It's Not Just Because He’s Hot: Luigi Mangione and Media Misogyny

Characterising Luigi Mangione’s supporters as women who find him attractive regardless of his alleged violent actions reads as an attempt to avoid having this complex discussion.

It's Not Just Because He’s Hot: Luigi Mangione and Media Misogyny
Mangione escorted by police (Credit: Pamela Smith/AP)

Lilac Carr, BA Politics and International Relations, National News Editor, 03/02/2025


Much of the mainstream media appears to be in a sense of bewilderment over the popularity of Luigi Mangione as a cultural figure following his alleged shooting of the (now former) private healthcare insurance CEO Brian Thompson. Several commentators seem to place most of the blame for his popularity on a mixture of social media and the fact that Luigi is generally regarded as conventionally attractive. In differentiating between the online popularity of Mangione and the two men who attempted to kill Donald Trump last year, Fred Skulthorp for the New Statesman surmises that ‘neither were as good looking or as well read as Mangione.’ The fact that the HealthCare CEO shooter’s assassination attempt was actually successful, unlike the other two figures mentioned by Skulthorp, strangely appears irrelevant to him in explaining the difference in their popularity. 

The media’s reaction to Mangione’s popularity reeks of anti-intellectualism and misogyny. In a Newsweek article by Monica Sager, the writer outright states that Mangione is popular ‘because of his looks.’ A later quote by serial killer expert Enzo Yaksic betrays the patronising nature of this assessment: ‘Since women are the primary audience of true crime programming, it is unlikely that they are unaware that attractive men can and have perpetrated some of history’s most heinous acts.’ The equivalence made between women enjoying true crime (enjoyed specifically because the women who consume it understand the behaviour described to be heinous) and people (characterised by the media as women) explicitly supporting Luigi Mangione, is absurd and extreme in its oversimplification of the emotional and/or political dispositions of both groups of women.

There is no denying that many people who are sympathetic toward Luigi Mangione and his alleged murder have been vocal about finding him attractive. But to suggest that Mangione draws support simply because he is attractive is an insulting mischaracterisation. Whether you agree with the people who sympathise with Mangione or not, such an assessment obfuscates the fact that the people who defend him or support him have complex reasons for doing so.

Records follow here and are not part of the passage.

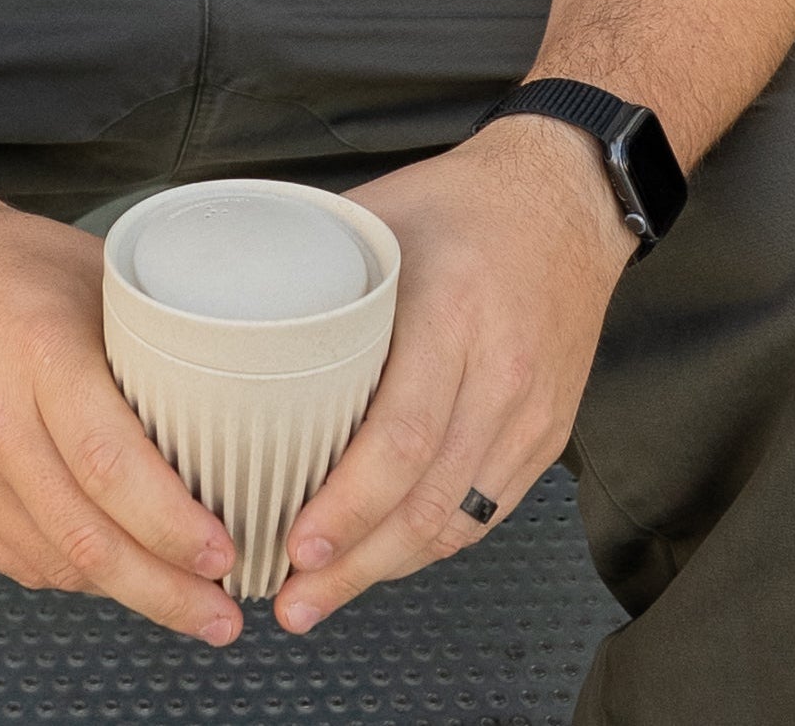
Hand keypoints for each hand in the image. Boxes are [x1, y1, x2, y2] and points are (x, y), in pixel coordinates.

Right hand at [0, 199, 245, 644]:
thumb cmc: (6, 261)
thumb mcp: (95, 275)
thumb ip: (152, 340)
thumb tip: (233, 398)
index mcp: (38, 353)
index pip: (110, 465)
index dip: (173, 526)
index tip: (226, 554)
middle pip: (87, 537)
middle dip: (166, 592)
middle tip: (223, 615)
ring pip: (56, 562)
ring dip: (126, 593)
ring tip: (187, 601)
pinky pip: (19, 560)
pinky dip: (76, 576)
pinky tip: (118, 573)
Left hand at [274, 115, 639, 632]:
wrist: (566, 197)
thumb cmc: (465, 202)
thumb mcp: (379, 217)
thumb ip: (314, 270)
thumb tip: (227, 308)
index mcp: (452, 314)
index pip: (403, 435)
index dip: (349, 504)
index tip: (296, 543)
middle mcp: (501, 373)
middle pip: (428, 498)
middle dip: (355, 564)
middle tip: (292, 597)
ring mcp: (531, 413)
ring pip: (458, 519)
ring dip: (387, 567)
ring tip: (321, 594)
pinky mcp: (546, 434)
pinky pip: (486, 510)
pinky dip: (431, 543)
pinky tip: (384, 557)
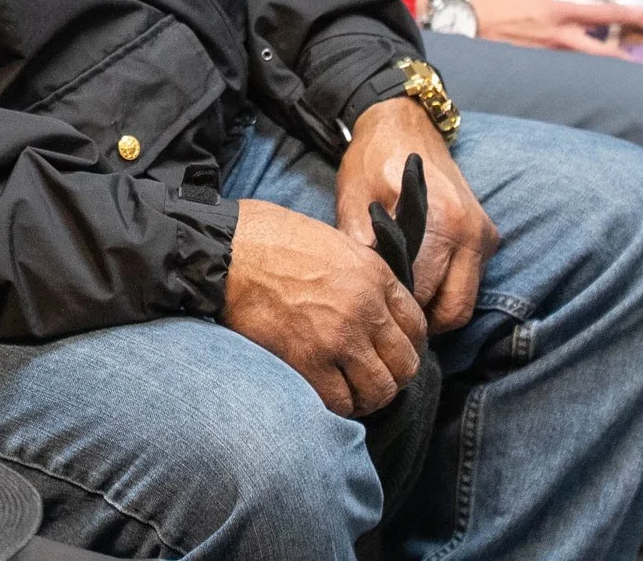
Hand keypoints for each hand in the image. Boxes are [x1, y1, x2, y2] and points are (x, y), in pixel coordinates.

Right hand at [223, 199, 422, 416]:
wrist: (225, 250)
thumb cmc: (269, 238)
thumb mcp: (333, 242)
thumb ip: (361, 276)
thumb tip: (374, 306)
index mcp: (374, 275)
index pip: (416, 326)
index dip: (407, 345)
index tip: (391, 352)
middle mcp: (365, 309)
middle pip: (405, 365)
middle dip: (392, 376)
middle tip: (372, 377)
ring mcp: (338, 339)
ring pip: (378, 391)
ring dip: (367, 396)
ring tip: (350, 390)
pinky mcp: (308, 362)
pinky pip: (340, 401)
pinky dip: (337, 404)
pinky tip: (326, 393)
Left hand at [338, 97, 497, 335]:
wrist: (402, 121)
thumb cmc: (372, 160)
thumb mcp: (353, 202)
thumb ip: (363, 250)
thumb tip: (371, 296)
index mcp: (442, 223)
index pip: (424, 295)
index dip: (397, 310)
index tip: (373, 311)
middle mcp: (472, 233)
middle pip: (455, 311)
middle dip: (423, 321)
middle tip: (389, 316)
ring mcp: (483, 235)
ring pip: (466, 301)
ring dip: (437, 308)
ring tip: (401, 300)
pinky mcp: (486, 235)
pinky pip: (470, 281)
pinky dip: (447, 289)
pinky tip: (418, 280)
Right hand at [465, 0, 642, 57]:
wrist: (459, 25)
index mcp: (557, 10)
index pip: (606, 14)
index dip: (637, 16)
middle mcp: (558, 37)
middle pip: (606, 51)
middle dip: (634, 52)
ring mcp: (548, 56)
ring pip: (590, 64)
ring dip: (612, 63)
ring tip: (632, 63)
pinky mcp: (537, 66)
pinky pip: (569, 68)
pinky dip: (586, 67)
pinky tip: (596, 68)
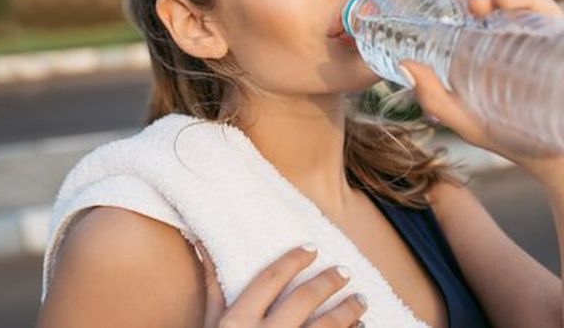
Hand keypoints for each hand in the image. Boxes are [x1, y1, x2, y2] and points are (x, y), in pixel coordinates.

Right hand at [197, 242, 366, 327]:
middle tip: (344, 272)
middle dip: (329, 281)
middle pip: (305, 298)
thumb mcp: (212, 326)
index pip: (270, 280)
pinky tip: (360, 327)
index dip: (293, 260)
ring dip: (349, 310)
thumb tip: (203, 244)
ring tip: (361, 300)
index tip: (312, 249)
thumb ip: (214, 289)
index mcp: (237, 322)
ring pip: (328, 325)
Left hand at [399, 0, 563, 172]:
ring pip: (517, 0)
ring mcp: (537, 38)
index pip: (473, 11)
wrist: (559, 160)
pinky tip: (504, 3)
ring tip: (476, 3)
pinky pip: (544, 11)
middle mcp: (513, 39)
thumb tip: (403, 63)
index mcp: (488, 50)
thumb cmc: (513, 140)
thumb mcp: (465, 119)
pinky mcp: (561, 41)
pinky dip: (524, 0)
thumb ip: (433, 95)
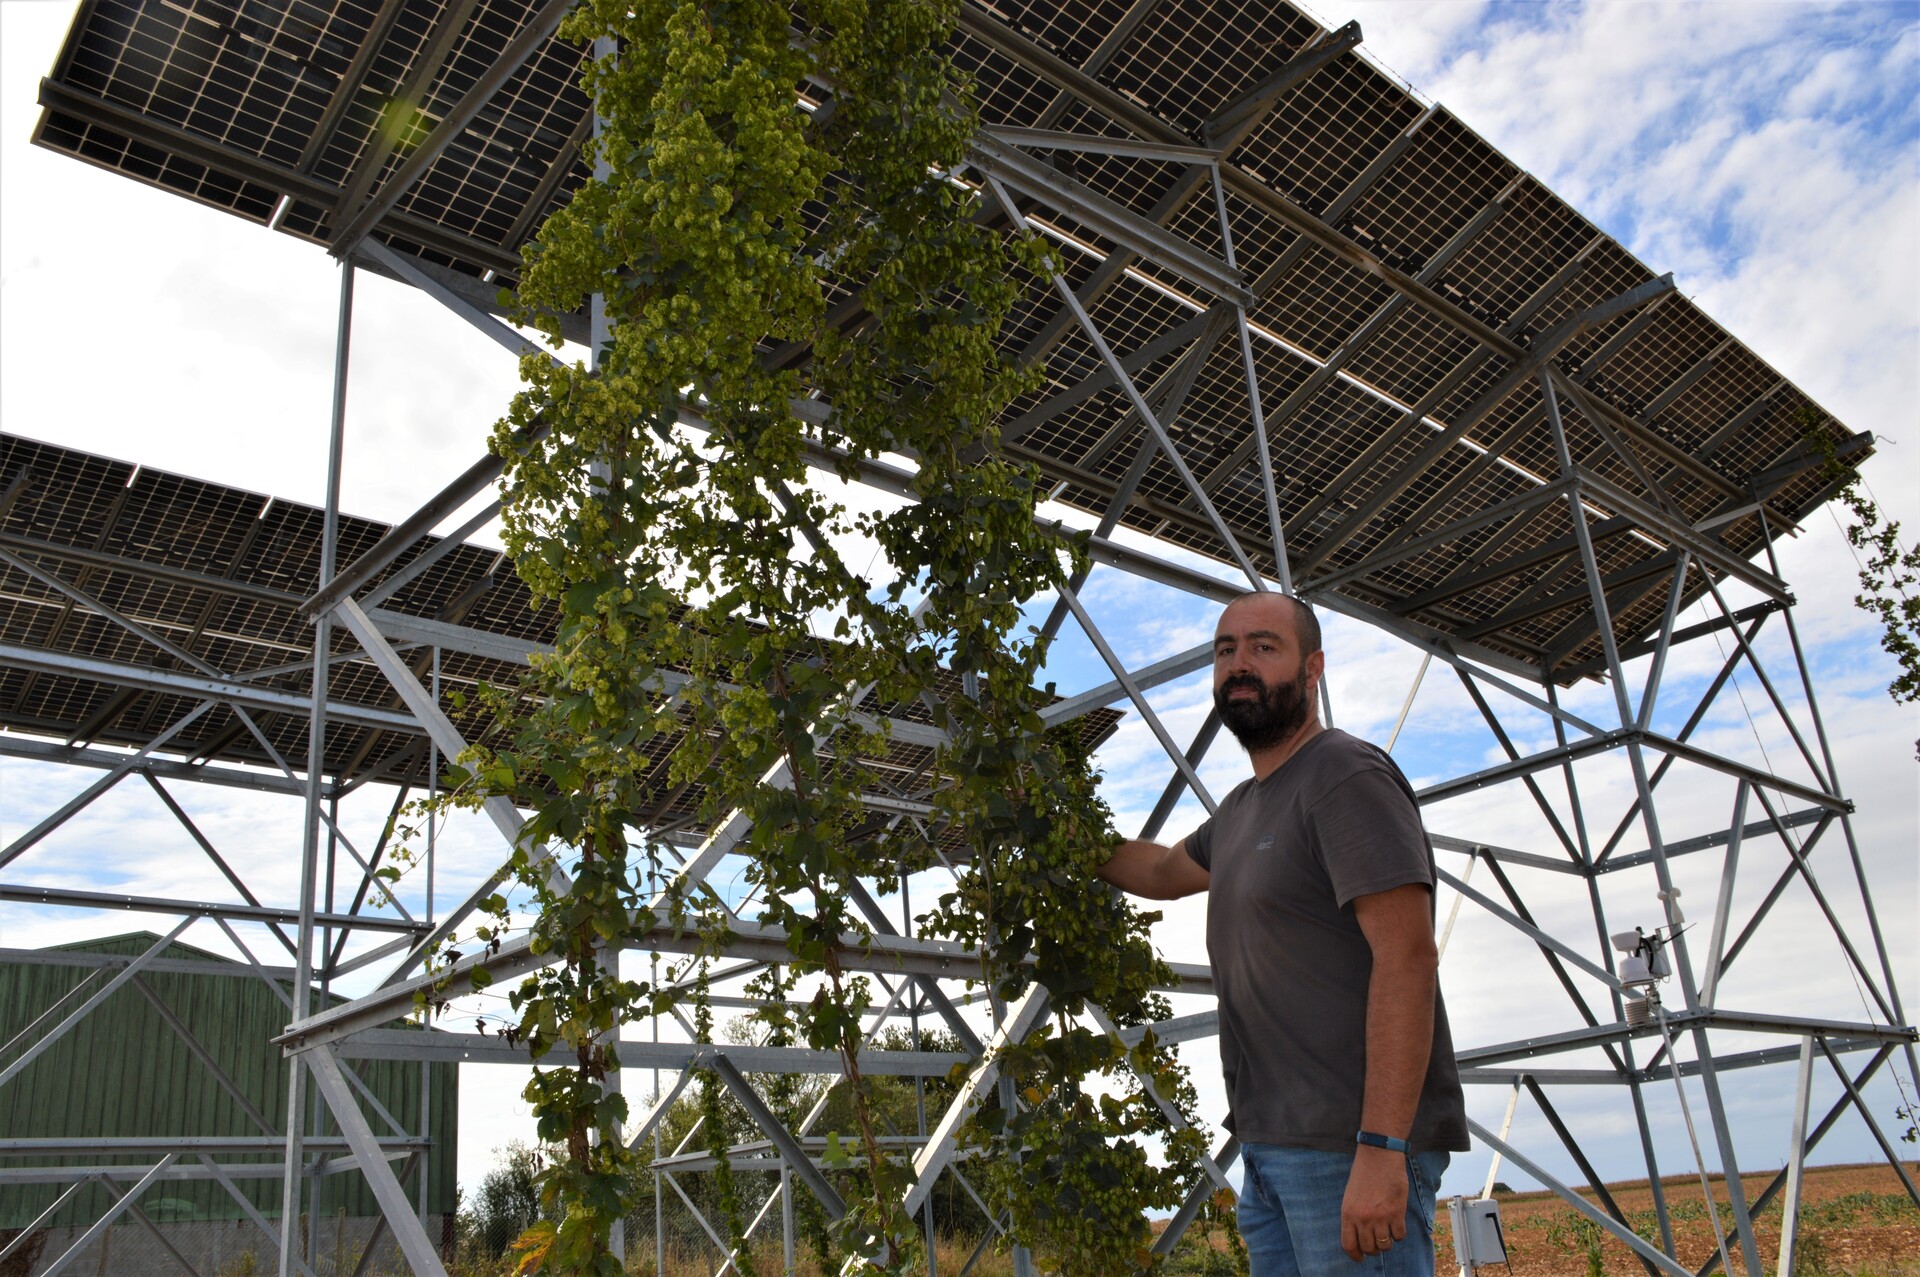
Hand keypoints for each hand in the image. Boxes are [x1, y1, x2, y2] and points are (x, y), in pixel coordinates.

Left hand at [1341, 1145, 1408, 1261]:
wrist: (1379, 1155)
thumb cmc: (1364, 1174)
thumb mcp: (1350, 1196)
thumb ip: (1353, 1217)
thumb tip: (1359, 1237)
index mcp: (1348, 1214)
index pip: (1348, 1245)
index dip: (1355, 1255)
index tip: (1360, 1258)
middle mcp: (1363, 1218)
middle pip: (1368, 1248)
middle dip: (1373, 1250)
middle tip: (1376, 1243)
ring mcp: (1380, 1217)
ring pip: (1385, 1246)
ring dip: (1387, 1243)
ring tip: (1387, 1234)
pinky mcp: (1397, 1213)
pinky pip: (1399, 1236)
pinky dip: (1399, 1235)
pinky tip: (1397, 1225)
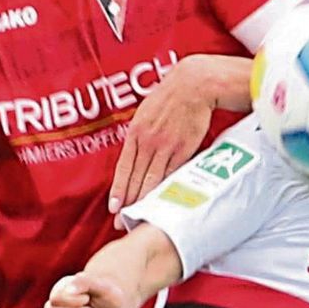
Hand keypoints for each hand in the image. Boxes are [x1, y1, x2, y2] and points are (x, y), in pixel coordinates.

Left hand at [109, 55, 217, 214]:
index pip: (124, 168)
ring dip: (146, 201)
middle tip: (122, 222)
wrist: (194, 84)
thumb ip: (139, 132)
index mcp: (136, 132)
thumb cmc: (170, 95)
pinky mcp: (185, 149)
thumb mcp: (145, 111)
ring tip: (141, 219)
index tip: (114, 208)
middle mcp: (148, 141)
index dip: (118, 190)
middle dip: (128, 203)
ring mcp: (166, 147)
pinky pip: (173, 175)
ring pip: (153, 180)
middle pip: (136, 179)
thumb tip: (135, 150)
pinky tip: (163, 203)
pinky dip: (166, 191)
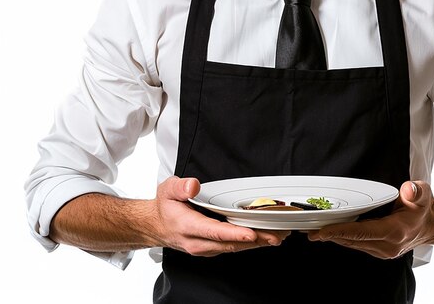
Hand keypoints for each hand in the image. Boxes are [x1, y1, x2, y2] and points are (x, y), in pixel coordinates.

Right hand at [146, 176, 289, 255]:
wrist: (156, 226)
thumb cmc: (165, 207)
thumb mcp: (168, 189)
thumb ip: (180, 187)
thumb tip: (193, 185)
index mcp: (188, 227)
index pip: (215, 232)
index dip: (234, 233)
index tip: (251, 233)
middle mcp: (198, 242)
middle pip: (230, 243)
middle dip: (255, 240)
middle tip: (276, 234)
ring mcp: (205, 247)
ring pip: (234, 247)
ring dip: (256, 244)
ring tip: (277, 236)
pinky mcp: (212, 248)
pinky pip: (233, 247)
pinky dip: (249, 244)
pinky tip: (263, 238)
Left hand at [307, 180, 432, 258]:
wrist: (429, 225)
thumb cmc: (422, 208)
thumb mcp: (422, 193)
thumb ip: (416, 191)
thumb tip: (408, 190)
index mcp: (395, 231)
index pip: (361, 232)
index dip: (339, 231)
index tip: (321, 231)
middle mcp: (387, 245)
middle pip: (352, 240)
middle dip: (329, 235)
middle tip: (308, 229)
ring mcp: (383, 250)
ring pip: (352, 244)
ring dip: (334, 238)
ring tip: (314, 230)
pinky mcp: (379, 250)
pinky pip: (357, 244)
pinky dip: (343, 238)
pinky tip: (332, 231)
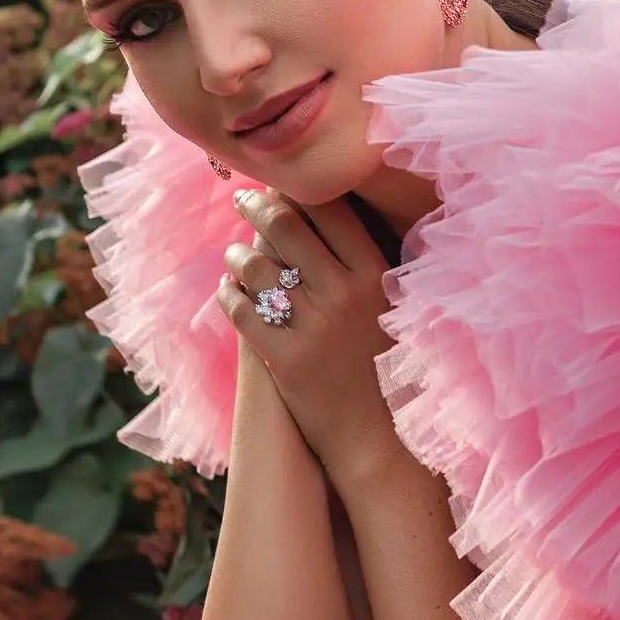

These reasons are based on differing understandings of what counts as violence, political violence, and whether certain kinds of violence are more acceptable than others. Rather than support for Mangione deriving from his attractiveness, expressions of attraction to Mangione are ways of staking a particular position in this discussion.

Characterising Luigi Mangione’s supporters as women who find him attractive regardless of his alleged violent actions reads as an attempt to avoid having this complex discussion. This is not a case of government officials opposing all kinds of violence: days before he condemned Luigi Mangione as a ‘terrorist,’ NYC Mayor Eric Adams publicly defended Daniel Penny, who choked homeless man Jordan Neely to death on the subway, as ‘doing what we should have done as a city.’ 

Many have come to characterise the behaviour of private health insurance companies, whose refusal of claims result in countless Americans unnecessarily losing their lives, as profoundly violent. And yet, these deaths seem to be deemed perfectly acceptable by much of the media and government (or at the very least, entirely incomparable to the alleged murder committed by Luigi Mangione). Pointing to Mangione’s attractiveness to justify his popularity distracts from the actual explanation, which lies in an extreme amount of physical and mental suffering, grief, and death, for which many Americans hold healthcare insurance companies directly responsible.

If the media and government officials actually cared, as they should, about preventing all forms of violence, and not just forms of violence which affect those whose lives they appear to think count more than others’, they would seriously engage with these questions instead of tapping out of the conversation through the emergency exit door of misogyny.